DUBAI: Khalifa al-Suwaidi enchaîne les candidatures mais peine à décrocher un emploi dans le secteur privé aux Emirats arabes unis, plus habitué à recruter des étrangers que des ressortissants comme lui. Au risque, bientôt, de se voir infliger une amende par les autorités voulant "émiratiser" les entreprises.
"Je postule à des offres depuis pas mal de temps, en vain", raconte à l'AFP ce chercheur en science politique.
Selon lui, les recruteurs mettent de côté son CV en supposant que, en tant qu'Emirati, ses prétentions salariales seront trop élevées, calquées sur les normes du public.

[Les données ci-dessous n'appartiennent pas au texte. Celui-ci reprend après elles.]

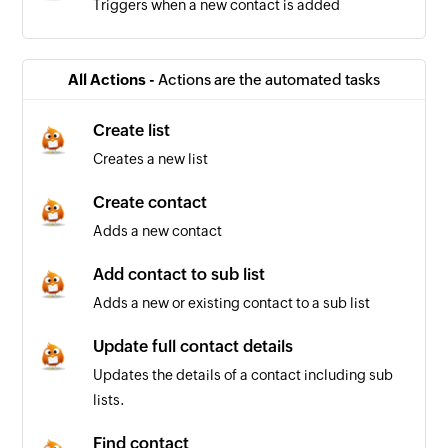
Triggers when a new contact is added
All Actions -
Actions are the automated tasks
Create list
Creates a new list
Create contact
Adds a new contact
Add contact to sub list
Adds a new or existing contact to a sub list
Update full contact details
Updates the details of a contact including sub
lists.
Find contact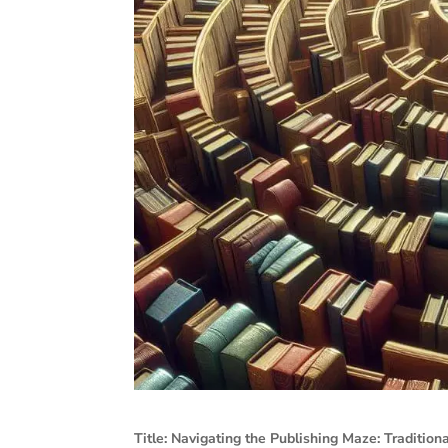
Title: Navigating the Publishing Maze: Traditiona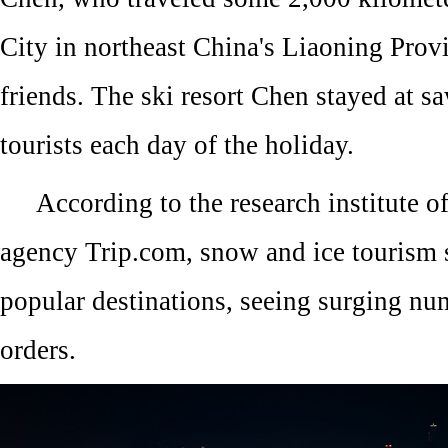
City in northeast China's Liaoning Provi
friends. The ski resort Chen stayed at s
tourists each day of the holiday.
According to the research institute of
agency Trip.com, snow and ice tourism 
popular destinations, seeing surging num
orders.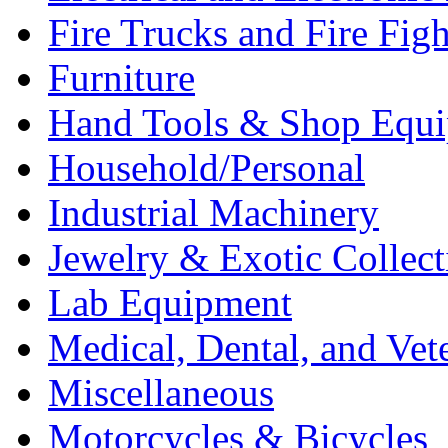
Fire Trucks and Fire Fig
Furniture
Hand Tools & Shop Equ
Household/Personal
Industrial Machinery
Jewelry & Exotic Collect
Lab Equipment
Medical, Dental, and Vet
Miscellaneous
Motorcycles & Bicycles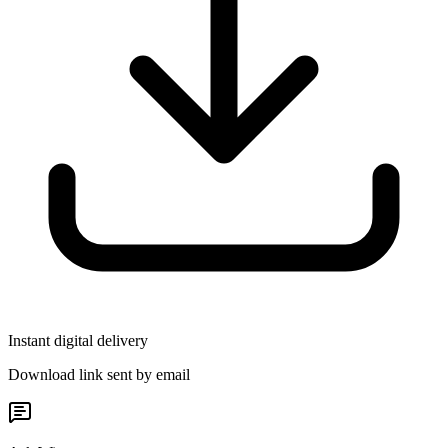
Instant digital delivery
Download link sent by email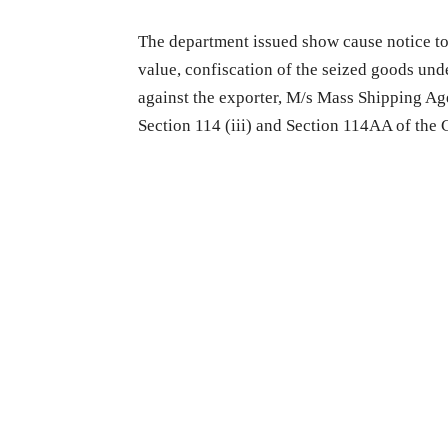
The department issued show cause notice to
value, confiscation of the seized goods und
against the exporter, M/s Mass Shipping Ag
Section 114 (iii) and Section 114AA of the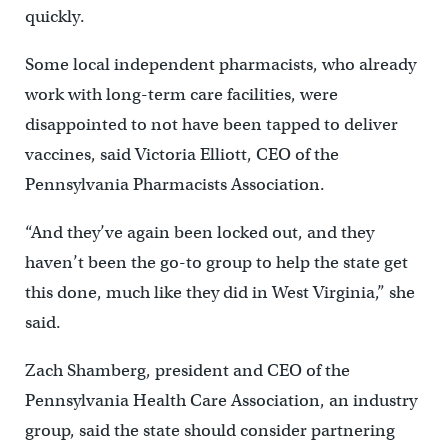
quickly.
Some local independent pharmacists, who already
work with long-term care facilities, were
disappointed to not have been tapped to deliver
vaccines, said Victoria Elliott, CEO of the
Pennsylvania Pharmacists Association.
“And they’ve again been locked out, and they
haven’t been the go-to group to help the state get
this done, much like they did in West Virginia,” she
said.
Zach Shamberg, president and CEO of the
Pennsylvania Health Care Association, an industry
group, said the state should consider partnering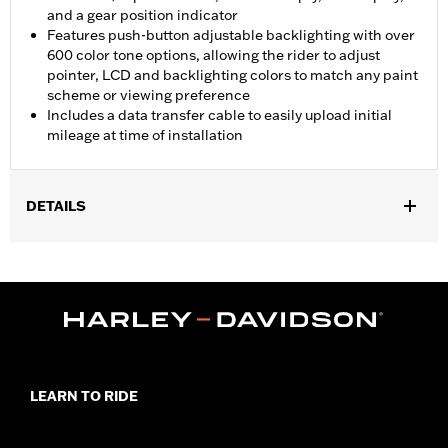
and a gear position indicator
Features push-button adjustable backlighting with over
600 color tone options, allowing the rider to adjust
pointer, LCD and backlighting colors to match any paint
scheme or viewing preference
Includes a data transfer cable to easily upload initial
mileage at time of installation
DETAILS
Fits '04-'11 Dyna®, '04-'10 Softail® (except FLSTSE) and '04-'13
Road King® models (except '07-'08 FLHRSE) equipped with a 5"
Speedometer.
Installation Instructions
Diameter:
5.0
Material Diameter UOM:
Inches
Sold In Units:
Each
LEARN TO RIDE
In the Box:
Gauge and adapter harness
WARRANTY:
1 year limited warranty – Go to
www.h-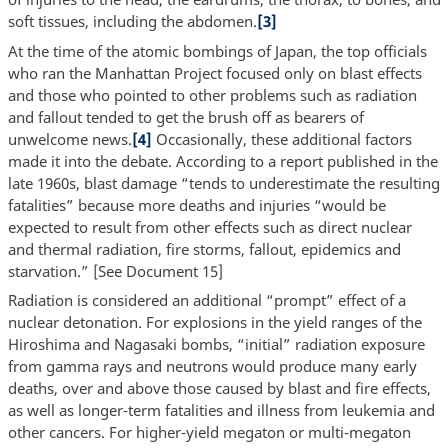
soft tissues, including the abdomen.
[3]
At the time of the atomic bombings of Japan, the top officials
who ran the Manhattan Project focused only on blast effects
and those who pointed to other problems such as radiation
and fallout tended to get the brush off as bearers of
unwelcome news.
[4]
Occasionally, these additional factors
made it into the debate. According to a report published in the
late 1960s, blast damage “tends to underestimate the resulting
fatalities” because more deaths and injuries “would be
expected to result from other effects such as direct nuclear
and thermal radiation, fire storms, fallout, epidemics and
starvation.” [See Document 15]
Radiation is considered an additional “prompt” effect of a
nuclear detonation. For explosions in the yield ranges of the
Hiroshima and Nagasaki bombs, “initial” radiation exposure
from gamma rays and neutrons would produce many early
deaths, over and above those caused by blast and fire effects,
as well as longer-term fatalities and illness from leukemia and
other cancers. For higher-yield megaton or multi-megaton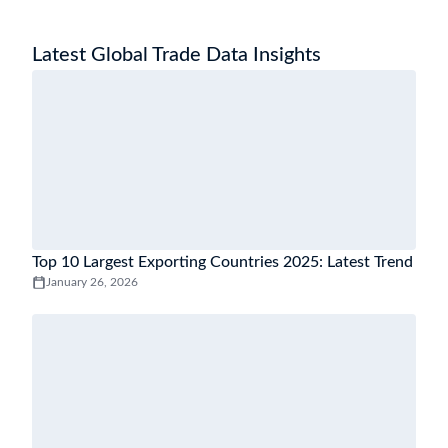
Latest Global Trade Data Insights
Top 10 Largest Exporting Countries 2025: Latest Trend
January 26, 2026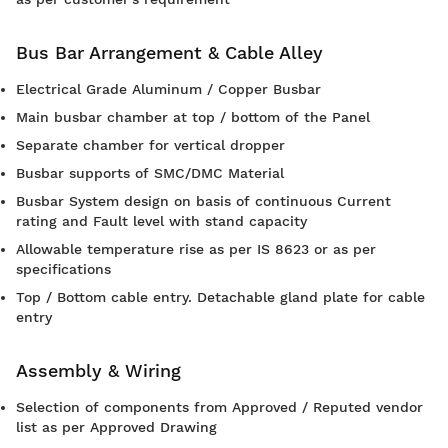
Bus Bar Arrangement & Cable Alley
Electrical Grade Aluminum / Copper Busbar
Main busbar chamber at top / bottom of the Panel
Separate chamber for vertical dropper
Busbar supports of SMC/DMC Material
Busbar System design on basis of continuous Current
rating and Fault level with stand capacity
Allowable temperature rise as per IS 8623 or as per
specifications
Top / Bottom cable entry. Detachable gland plate for cable
entry
Assembly & Wiring
Selection of components from Approved / Reputed vendor
list as per Approved Drawing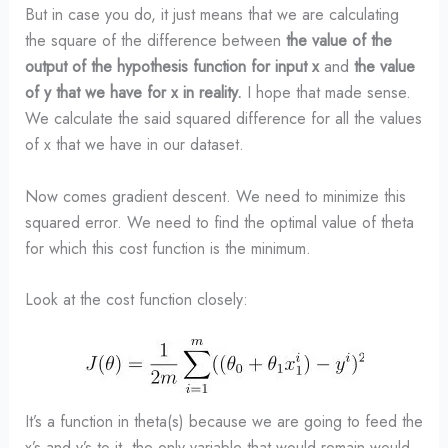
But in case you do, it just means that we are calculating
the square of the difference between
the value of the
output of the hypothesis function for input x
and
the value
of y that we have for x in reality.
I hope that made sense.
We calculate the said squared difference for all the values
of x that we have in our dataset.
Now comes gradient descent. We need to minimize this
squared error. We need to find the optimal value of theta
for which this cost function is the minimum.
Look at the cost function closely:
It’s a function in theta(s) because we are going to feed the
x’s and y’s to it, the only variable that would remain would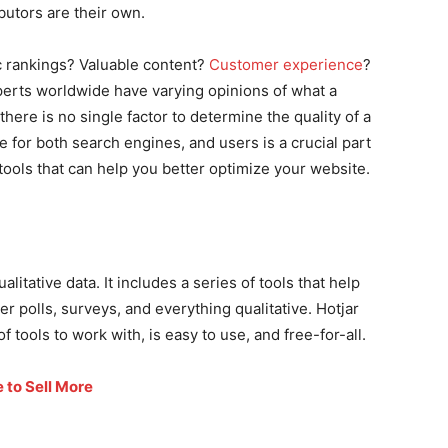
butors are their own.
 rankings? Valuable content?
Customer experience
?
perts worldwide have varying opinions of what a
 there is no single factor to determine the quality of a
 for both search engines, and users is a crucial part
 tools that can help you better optimize your website.
alitative data. It includes a series of tools that help
r polls, surveys, and everything qualitative. Hotjar
f tools to work with, is easy to use, and free-for-all.
 to Sell More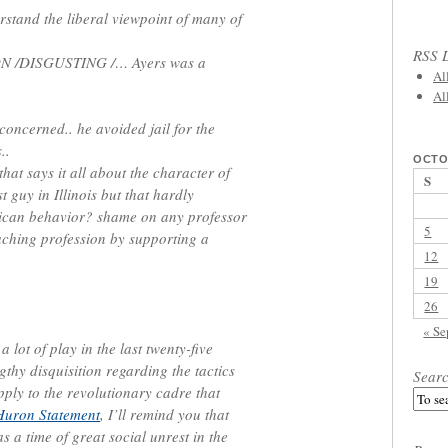
erstand the liberal viewpoint of many of
RSS L
ON /DISGUSTING /… Ayers was a
Al
Al
 concerned.. he avoided jail for the
..
OCTO
hat says it all about the character of
S
 guy in Illinois but that hardly
erican behavior? shame on any professor
5
ching profession by supporting a
12
19
26
« Se
 lot of play in the last twenty-five
gthy disquisition regarding the tactics
Sear
pply to the revolutionary cadre that
Huron Statement
, I’ll remind you that
 a time of great social unrest in the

Les citoyens des Emirats, un des plus importants exportateurs de pétrole au monde, travaillent dans leur écrasante majorité dans le public. Ne représentant qu'environ un dixième d'une population de plus de neuf millions d'habitants, ils bénéficient des largesses de l'Etat, fort d'un PIB par habitant d'environ 45.000 euros en 2022, un chiffre similaire au Royaume-Uni et supérieur à la France, selon le Fonds monétaire international.
Quelque 90% de la main-d'oeuvre du secteur privé est actuellement constituée d'expatriés, selon l'Organisation internationale du travail, donc beaucoup de travailleurs pauvres venus d'Asie du Sud-Est et du sous-continent indien.
"Le secteur privé doit être plus ouvert aux Emiratis", estime Khalifa al-Suwaidi, 34 ans, qui regrette que les entreprises ne voient pas les "compétences et l'expertise" acquises par les Emiratis.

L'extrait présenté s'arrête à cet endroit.